The world premiere of Mexican film director Alfonso Cuaron's "Gravity", starring Sandra Bullock and George Clooney, will open the festival, however it is not part of the competition.
* The first "Esposizione d'Arte Cinematografica" was in 1932. The first film to be shown was Rouben Mamoulian's "Dr. Jekyll and Mr. Hyde", screened in August of that year. The second festival, held in August 1934, included the first competition. Nineteen countries took part with more than 300 accredited journalists. The "Coppa Mussolini", named for the Italian dictator, was introduced for best foreign film and best Italian film.
* The festival was held three times during World War Two, from 1940 to 1942, but they are not counted in the total number of festivals. Participation was limited to countries in the Axis and their sympathizers. A short festival was held in 1946.
* The 1947 festival was held at the Ducal Palace. It saw the return of the Soviet Union and the new "popular democracies" including Czechoslovakia, which won first prize for "Sirena" by Karel Stekly.
* During the 1950s, the festival experienced a period of international expansion, with the inclusion of films from Japan and India. Japanese cinema became well known in the West largely thanks to the Golden Lion awarded to Akira Kurosawa's "Rashomon" in 1951, and through the Silver Lions won by "Ugetsu Monogatari" (1953) and "Sansho Dayu" (1954) by Kenji Mizoguchi.
* Director Ang Lee's sexually explicit spy thriller "Lust, Caution" was a surprise winner of the top award at the 2007 festival, just two years after he won with "Brokeback Mountain".

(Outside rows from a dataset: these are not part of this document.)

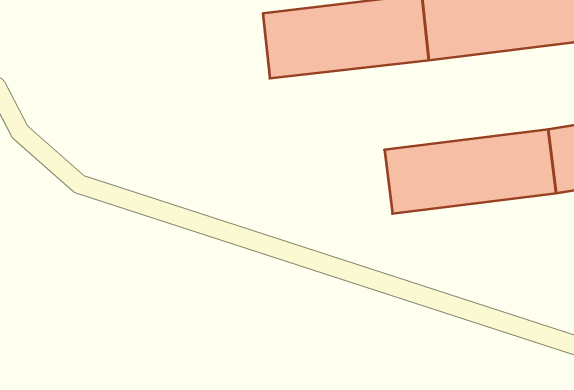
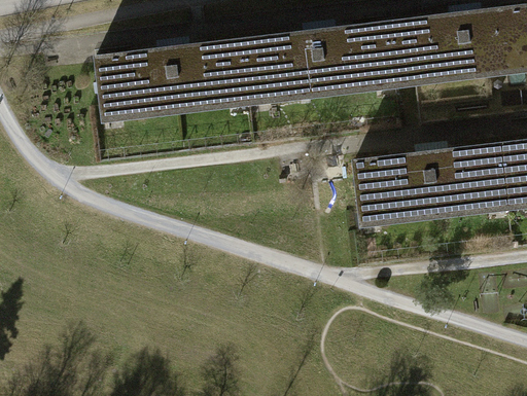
building: none -> [98,42,250,118]

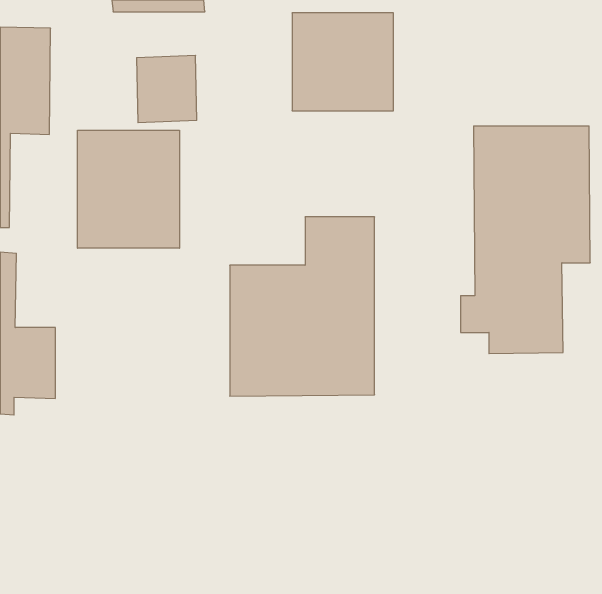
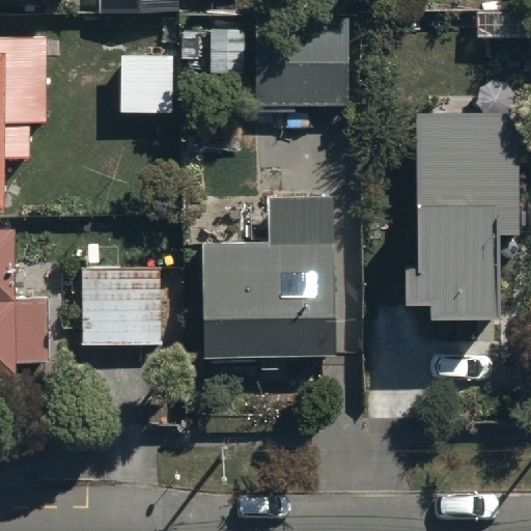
building: [78,130,179,248] -> none
building: none -> [80,272,163,344]

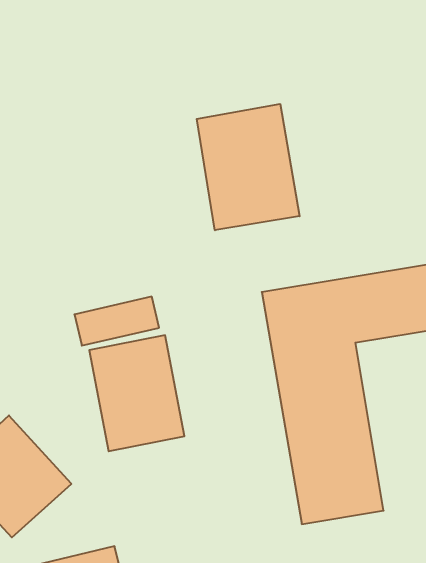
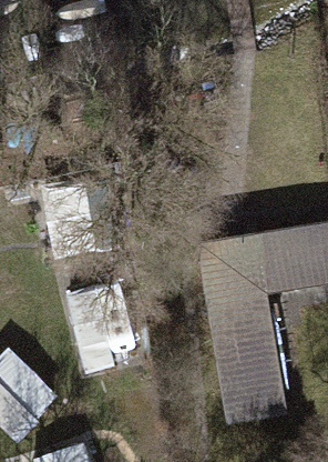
building: [197,104,300,230] -> none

* The 2012 Golden Lion award was won by a South Korean movie, "Pieta", an ultra-violent story of a loan shark confronted by a mysterious woman claiming to be his mother. The other big winner was Paul Thomas Anderson's "The Master", loosely based on the early days of Scientology, which earned him a Silver Lion for best director and a joint best actor award for Philip Seymour Hoffman and Joaquin Phoenix.